Deblois was pretty much raised on resilience. Take, for example, the time her dad nearly sent her straight into the mouths of murky Everglades monsters, as described on "South of Okeechobee" (Leviathan). Its lyrics recount how her dad loaded her into her crib and set her in a johnboat along a creek while he walked into the cabin they were renting to put some things away. Minutes later, Deblois's mother walked outside to find the boat had slipped out into the middle of the creek's alligator-infested waters. "My dad was in trouble for a long time; it about made my mama crazy," laughs Deblois.

She giggles when asked if that experience prompted her risk-taking behavior — moving to a foreign country, diving into some of the most treacherous waves on the Pacific, and willingly becoming a starving artist. It was actually in Costa Rica, she says, that she learned to become more disciplined as an artist, though she's not sure if it was the culture or just an inevitable growth process.

"Did college make you smarter or did you just get older?" she asks cheekily. "Costa Rica was just a huge chapter for me." It was the place where she learned to be a better businessperson and maybe even work through some of her past pain.

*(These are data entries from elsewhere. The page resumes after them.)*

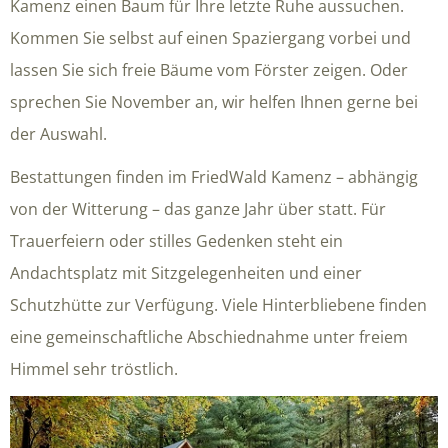
Kamenz einen Baum für Ihre letzte Ruhe aussuchen.
Kommen Sie selbst auf einen Spaziergang vorbei und
lassen Sie sich freie Bäume vom Förster zeigen. Oder
sprechen Sie November an, wir helfen Ihnen gerne bei
der Auswahl.
Bestattungen finden im FriedWald Kamenz – abhängig
von der Witterung – das ganze Jahr über statt. Für
Trauerfeiern oder stilles Gedenken steht ein
Andachtsplatz mit Sitzgelegenheiten und einer
Schutzhütte zur Verfügung. Viele Hinterbliebene finden
eine gemeinschaftliche Abschiednahme unter freiem
Himmel sehr tröstlich.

When Deblois was 16, her mother suddenly died of cancer. Over the course of the next few years, a young Deblois would bumble about from one band to the next, trying to figure out her sound, herself, and how to manage a team of musicians.

"It's very difficult to be a band leader and a young woman and find your own voice as an artist," she says. Costa Rica allowed her to find her voice and run the show at the surf shop. Still, Miami is where she learned to let her emotions flow freely through her music, a feat she's convinced will be obvious by the time she hatches album number three in L.A. next spring.

"If you put your heart on your sleeve, everyone will say 'I know that heart,' not because it's yours but because it's theirs," reflects Deblois. "I'm a little more willing now to show the blood and guts, not just wipe the mascara."

That's exactly what she does on new songs such as "Fire in the City," which is about getting stuck between the Southern California wildfires and the Pacific Ocean. "It's very percussive with extremely fast lyrics and a heavy delivery," she says. But once again, she shows her buoyancy on the new track "Make Me Like a Boat," which she describes as "swampy." "Calling for Change" is a tribute to the way President-elect Barack Obama rocked the boat of American politics and ideology. But she says it's really about all kinds of change — about learning to overcome anything that seemed nearly impossible.

"Sometimes you do want to just flip everything on its head — I guess I kind of meant to turn the ship around, but I was feeling melodramatic," Deblois says.

It's that ability to ride the waves and paddle back into them that will surely impress Angelenos as much as it has Miamians. That, and the way her voice catches its listeners with a few sweet notes, pulls them upward with deep-chested voluminous force, and then rides them down into a reflective whisper. "I just really believe in jumping in," she says. "That's how I like to roll."